JリーグPRESSBACK NUMBER
憲剛も家長もいなければ「縦に速く」。
プランBで勝ちきる川崎の王者ぶり。
posted2019/04/29 17:00
text by
いしかわごうGo Ishikawa
photograph by
Getty Images
「あなたは何のために生まれて来たのか」
もし突然、こんな問い掛けをされたら、きっと多くの人は答えに困るに違いない。日常を過ごす中で、自分が生まれて来た理由や生きている意味を深く考える場面などそうそうないからだ。
しかし勝負に生きる者は違う。
4月23日に行われたAFCチャンピオンズリーグ蔚山現代戦、チームの公式戦13試合目にして今季初ゴールを決めた小林悠は、ゴールの瞬間に自分が生きている実感を噛み締めていたという。ある日の練習後、しみじみと、こんなことを漏らしてくれた。

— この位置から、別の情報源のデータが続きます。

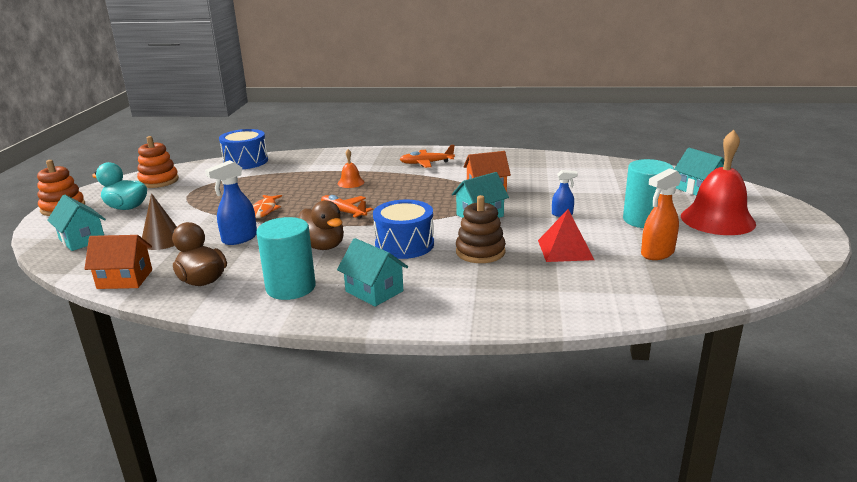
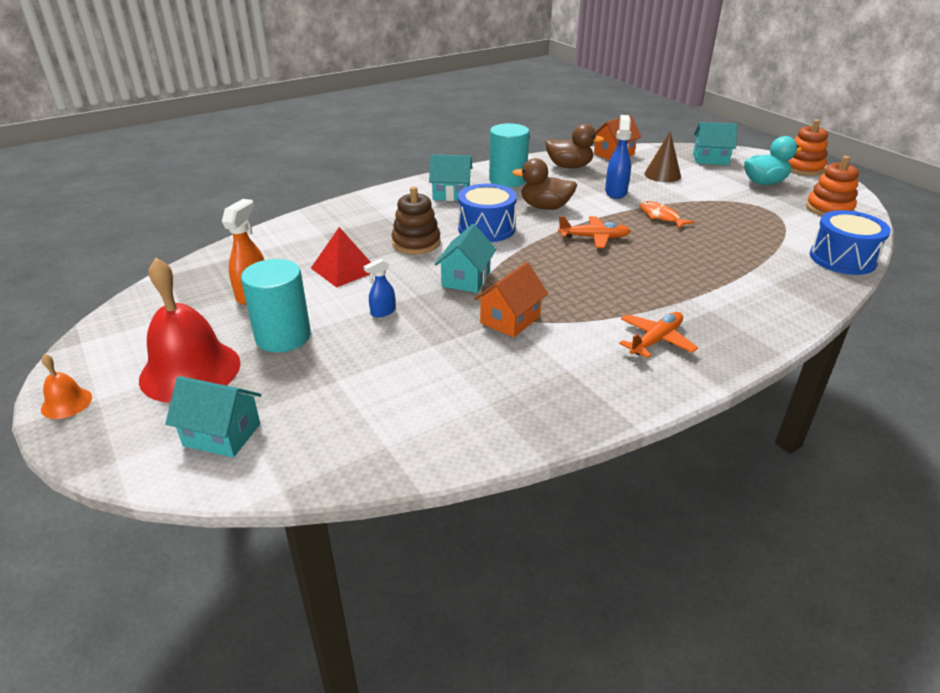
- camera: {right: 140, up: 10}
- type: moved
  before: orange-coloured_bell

「嬉しかったですね。あれは何ていうかな……点を取ることで、自分が『生きてるな』と感じたんです。自分がサッカーをやっている意味は、ゴールなんだなと。それを確認できました。あの感覚をもっと味わいたいです」
さらに言葉を続ける。
「キャプテンになって年齢を重ねていって、チームのことを考えなければならない中で、それでも1人のサッカー選手として幸せを感じるのはゴールなんだなと感じました。チームの勝利や若手が育つのも嬉しいけど、何よりも自分のゴールが自分を奮い立たせてくれる。サッカーが好きなんだなというところに戻れますね」
リーグ連覇中の王者を牽引するキャプテンにして、エースストライカー。だがシーズン序盤は、チームも自身も決して順調だったわけではない。小林悠が背負い続けた重圧も計り知れないものがあったのだろう。それだけに、彼を蘇生させたあの初ゴールの意味は大きかった。
迎え撃つは、豪華絢爛の神戸。
その今季初得点から5日後の4月28日。
川崎フロンターレは、ノエビアスタジアム神戸でヴィッセル神戸とのリーグ戦に臨んでいた。
神戸はアンドレス・イニエスタ、ダビド・ビジャといった世界的なプレイヤーが戦列に復帰。ルーカス・ポドルスキは負傷欠場していたが、それでも試合に出場できる外国籍枠5名をフル活用し、今季補強した山口蛍や西大伍の日本代表選手も健在。
リージョ体制が電撃的に終焉を告げ、吉田孝行監督が指揮を執って間もないとはいえ、まばゆい豪華戦力がリーグ随一であることに変わりはない。